▶ Document extract:
Meniscus extrusion was studied in supine MRI which might be more on a weight-bearing study. Mechanical axis malalignment, which could be associated with OA knee progression, was not studied. Furthermore, MRI being an expensive modality, this evaluation would be costly and cumbersome.
Proximal tibial sMCL detachment and MM extrusion were statistically found to be significantly associated with knee OA and thus can be used as prognostic predictors for the progression of OA. Since these two variables are statistically interdependent, they can also be considered as medial menisco-ligamentous complex failure, which can prognosticate about knee OA. A keen identification of the status of proximal tibia sMCL attachment might help us judge the laxity of the knee and aid in decision-making while treating that knee conservatively as well as surgically. Similarly, correct diagnosis of MM extrusion and early repair of the associated lesion can slowdown OA progression and increase success rates of conservative treatments. As a future prospect, these measures in turn can lead to less number of prosthetic replacements and significantly benefit the quality of life of the patient and economy of the health system.
A detached proximal tibia sMCL with extruded meniscus suggests an accelerated OA progression. Identifying these variables can help surgeons to decide about early interventions for preserving the knee, thus reducing the chances of future prosthetic replacements.

▶ Data shown:
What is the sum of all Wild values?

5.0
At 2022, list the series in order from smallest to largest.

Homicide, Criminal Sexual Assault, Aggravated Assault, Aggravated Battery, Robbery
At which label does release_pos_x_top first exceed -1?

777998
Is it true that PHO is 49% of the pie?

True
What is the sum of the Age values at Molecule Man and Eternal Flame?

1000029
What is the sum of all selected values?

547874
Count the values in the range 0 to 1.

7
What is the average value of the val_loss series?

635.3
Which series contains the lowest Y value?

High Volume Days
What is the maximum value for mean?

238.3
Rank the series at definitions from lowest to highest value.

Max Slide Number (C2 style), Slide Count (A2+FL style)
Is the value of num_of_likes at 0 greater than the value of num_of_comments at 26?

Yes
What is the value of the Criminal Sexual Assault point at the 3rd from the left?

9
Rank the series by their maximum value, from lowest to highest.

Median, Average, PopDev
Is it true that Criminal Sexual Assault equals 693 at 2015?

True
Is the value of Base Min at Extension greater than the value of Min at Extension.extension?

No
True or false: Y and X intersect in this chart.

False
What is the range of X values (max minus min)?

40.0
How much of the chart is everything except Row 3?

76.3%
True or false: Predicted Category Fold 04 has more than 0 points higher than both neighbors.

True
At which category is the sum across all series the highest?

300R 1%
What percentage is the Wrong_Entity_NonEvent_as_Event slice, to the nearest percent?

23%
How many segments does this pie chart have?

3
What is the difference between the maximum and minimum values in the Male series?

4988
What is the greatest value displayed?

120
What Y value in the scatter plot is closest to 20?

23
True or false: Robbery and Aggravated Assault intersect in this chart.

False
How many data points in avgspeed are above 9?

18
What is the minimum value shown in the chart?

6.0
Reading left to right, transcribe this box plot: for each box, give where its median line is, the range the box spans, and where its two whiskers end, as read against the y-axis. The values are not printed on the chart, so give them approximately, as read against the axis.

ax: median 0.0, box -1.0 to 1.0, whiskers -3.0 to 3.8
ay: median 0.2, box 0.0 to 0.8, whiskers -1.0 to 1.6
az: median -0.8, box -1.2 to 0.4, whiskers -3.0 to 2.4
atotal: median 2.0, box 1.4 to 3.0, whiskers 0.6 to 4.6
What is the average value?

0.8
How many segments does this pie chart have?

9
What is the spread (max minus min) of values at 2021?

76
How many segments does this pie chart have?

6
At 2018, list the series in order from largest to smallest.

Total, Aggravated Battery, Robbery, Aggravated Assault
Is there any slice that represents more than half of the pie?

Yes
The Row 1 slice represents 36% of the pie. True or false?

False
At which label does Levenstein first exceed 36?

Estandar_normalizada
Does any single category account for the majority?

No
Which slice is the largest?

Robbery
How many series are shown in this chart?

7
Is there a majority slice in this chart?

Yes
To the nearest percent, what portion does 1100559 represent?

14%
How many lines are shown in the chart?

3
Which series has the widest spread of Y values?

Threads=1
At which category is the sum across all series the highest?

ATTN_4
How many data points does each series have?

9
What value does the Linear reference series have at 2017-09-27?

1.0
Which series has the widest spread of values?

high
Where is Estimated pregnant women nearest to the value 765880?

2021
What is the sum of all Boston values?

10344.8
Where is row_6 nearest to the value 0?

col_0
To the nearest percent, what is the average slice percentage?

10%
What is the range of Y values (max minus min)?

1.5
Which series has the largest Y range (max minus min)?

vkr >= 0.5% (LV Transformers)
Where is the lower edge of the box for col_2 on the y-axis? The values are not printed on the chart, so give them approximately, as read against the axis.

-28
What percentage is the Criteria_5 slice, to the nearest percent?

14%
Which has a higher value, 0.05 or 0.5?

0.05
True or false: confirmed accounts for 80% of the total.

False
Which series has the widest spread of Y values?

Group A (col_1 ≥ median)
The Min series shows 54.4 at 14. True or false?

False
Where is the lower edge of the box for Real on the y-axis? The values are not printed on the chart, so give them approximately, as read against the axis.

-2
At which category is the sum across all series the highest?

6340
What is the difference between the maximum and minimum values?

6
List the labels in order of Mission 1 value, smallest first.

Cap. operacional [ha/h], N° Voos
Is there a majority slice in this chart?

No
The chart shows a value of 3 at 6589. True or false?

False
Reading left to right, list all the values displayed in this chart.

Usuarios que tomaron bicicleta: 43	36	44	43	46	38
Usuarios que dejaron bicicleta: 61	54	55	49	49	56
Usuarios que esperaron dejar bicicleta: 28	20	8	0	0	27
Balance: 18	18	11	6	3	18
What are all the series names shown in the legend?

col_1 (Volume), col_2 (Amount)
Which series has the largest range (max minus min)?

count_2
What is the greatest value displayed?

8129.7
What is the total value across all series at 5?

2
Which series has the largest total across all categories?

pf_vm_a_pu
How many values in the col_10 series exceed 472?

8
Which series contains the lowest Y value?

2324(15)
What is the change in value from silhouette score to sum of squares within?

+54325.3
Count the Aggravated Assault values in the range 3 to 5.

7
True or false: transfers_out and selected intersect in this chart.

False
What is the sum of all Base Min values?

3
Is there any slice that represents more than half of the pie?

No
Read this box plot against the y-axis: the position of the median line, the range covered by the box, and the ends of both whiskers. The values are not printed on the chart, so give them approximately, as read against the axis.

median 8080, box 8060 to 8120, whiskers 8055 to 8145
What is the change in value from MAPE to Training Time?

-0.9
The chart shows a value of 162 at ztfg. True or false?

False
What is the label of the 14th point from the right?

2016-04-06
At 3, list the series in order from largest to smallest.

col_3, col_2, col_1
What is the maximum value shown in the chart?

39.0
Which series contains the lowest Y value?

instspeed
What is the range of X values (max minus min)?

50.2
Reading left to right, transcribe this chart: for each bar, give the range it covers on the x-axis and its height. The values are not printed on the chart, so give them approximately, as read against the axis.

▶ Aim of the exercise: Copy the knee osteoarthritis text from the words "Meniscus extrusion was" through "costly and cumbersome.", changing every "MRI" to "magnetic resonance imaging".

▶ Solution to this task:
Meniscus extrusion was studied in supine magnetic resonance imaging which might be more on a weight-bearing study. Mechanical axis malalignment, which could be associated with OA knee progression, was not studied. Furthermore, magnetic resonance imaging being an expensive modality, this evaluation would be costly and cumbersome.